我慢比べの持久戦に持ち込んで絶対に負けないことを目指す中国
日本がトランプに急いで擦り寄って目先の災難を切り抜けようとする軟弱姿勢であるのに対し、カナダは原理原則を立てて毅然と対応している。そのカナダよりもさらに用意周到に準備された戦略に沿って慌てず騒がずの態度を示しているのは中国である。その戦略とは次の4点である。
第1に、トランプの脅迫作戦には決して乗らず、「脅しの下では交渉せず」の姿勢を貫く。トランプは盛んに「電話をしてこいよ」と誘いかけるが、断固としてこちらから掛けることはしない。但し、トランプ個人を非難することは慎重に回避し、いざというときに直通で話ができる余地は残しておく。

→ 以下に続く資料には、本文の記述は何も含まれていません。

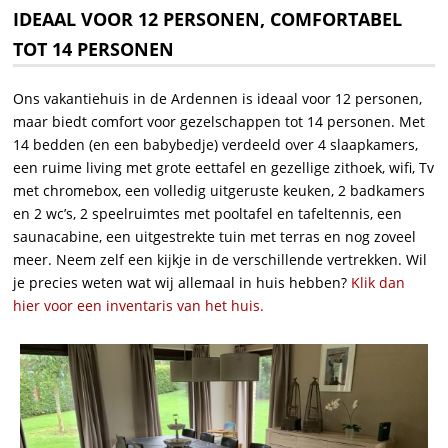
IDEAAL VOOR 12 PERSONEN, COMFORTABEL
TOT 14 PERSONEN
Ons vakantiehuis in de Ardennen is ideaal voor 12 personen,
maar biedt comfort voor gezelschappen tot 14 personen. Met
14 bedden (en een babybedje) verdeeld over 4 slaapkamers,
een ruime living met grote eettafel en gezellige zithoek, wifi, Tv
met chromebox, een volledig uitgeruste keuken, 2 badkamers
en 2 wc’s, 2 speelruimtes met pooltafel en tafeltennis, een
saunacabine, een uitgestrekte tuin met terras en nog zoveel
meer. Neem zelf een kijkje in de verschillende vertrekken. Wil
je precies weten wat wij allemaal in huis hebben?
Klik dan
hier voor een inventaris van het huis.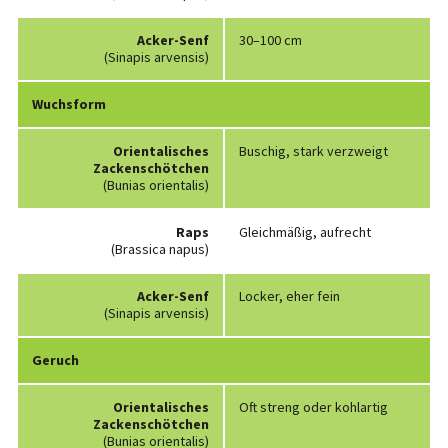
Acker-Senf
30–100 cm
(Sinapis arvensis)
Wuchsform
Orientalisches
Buschig, stark verzweigt
Zackenschötchen
(Bunias orientalis)
Raps
Gleichmäßig, aufrecht
(Brassica napus)
Acker-Senf
Locker, eher fein
(Sinapis arvensis)
Geruch
Orientalisches
Oft streng oder kohlartig
Zackenschötchen
(Bunias orientalis)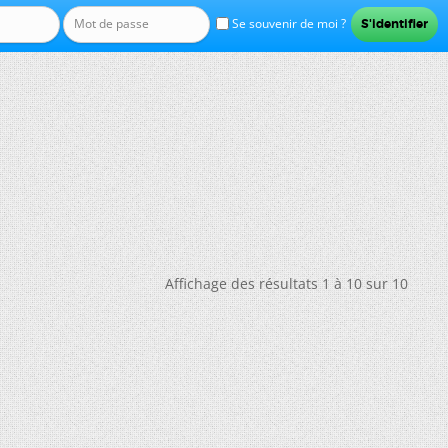
Se souvenir de moi ?
Affichage des résultats 1 à 10 sur 10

当然、何をするか分からないトランプのことであるから、最悪の被害が、しかも長期にわたって続くこともあり得るけれども、それは最初から覚悟の上で「我慢比べの持久戦に持ち込んで絶対に負けないことを目指す」のである。
持久戦論は、毛沢東が抗日戦争を指揮するに当たっての戦略の軸とした考え方である。
- 最初は強大な日本帝国主義が戦略的に優勢を占め中国は守勢に追い込まれるが、
- 長引くにつれ日本の脆弱性が露呈され、その中で中国が反攻準備を開始し、
- やがて機を捉えて中国が戦略的に反攻に出て日本は退却に追い込まれる。
この1.と2.の段階では、「もうダメだ」と戦いを諦める「亡国」論や、「すぐに決戦に打って出よう」とする冒険的な「速勝」論のどちらにも傾くことなく、持久戦を戦い抜かなければならないとした。

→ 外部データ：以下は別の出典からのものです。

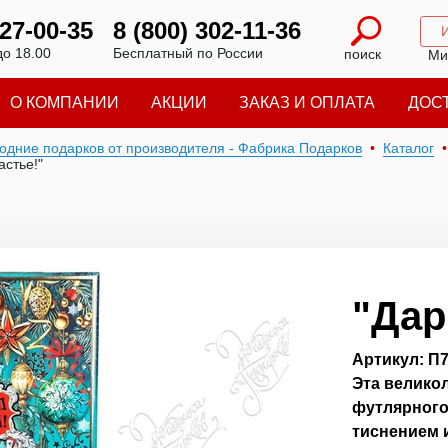
227-00-35
8 (800) 302-11-36
до 18.00
Бесплатный по России
поиск
Ми
О КОМПАНИИ
АКЦИИ
ЗАКАЗ И ОПЛАТА
ДОС
годние подарков от производителя - Фабрика Подарков
Каталог
астье!"
"Дар
Артикул: П
Эта велико
футлярного
тиснением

抗日戦が始まって1年後の1938年5~6月に延安で行った講演で、その前年の『実践論・矛盾論』と共に中国における政治・軍事の初級教科書の双璧。その『持久戦論』が「いま中国でバカ売れ」と米ワシントン・ポスト紙が書いてクーリエ・ジャポンが翻訳紹介したのは2019年1月のことである。
つまり、米国からいかなる攻撃を仕掛けられようとも、相手が脆弱性を曝け出して自滅していくまで耐え抜くのだという国民的意思統一はその頃から始まっていたのである。
● 1938年出版「毛沢東の教え」の復刊版がバカ売れ中 米中貿易戦争、中国のバイブルは“抗日戦争”を勝利に導いた『持久戦論』(クーリエ・ジャポン)
また中国は、貿易総額の中に占める米国の割合を2017年の14.2%から24年の11.1%まで減らし、ほぼその分を東南アジア向けにシフトしている。さらに米国国債保有国として日本に次ぐ第2位の中国が、対米報復関税の実施と並行して少しずつ売却し始めているのではないかとの憶測が金融界に広がっていて、4月7日には30年物、10年物を中心に活発な売りが出て利回りが急上昇した。
全て、用意周到に組まれている。「亡国」屈服でもなく「速勝」冒険でもなく、「持久」雌伏して機を窺うのである。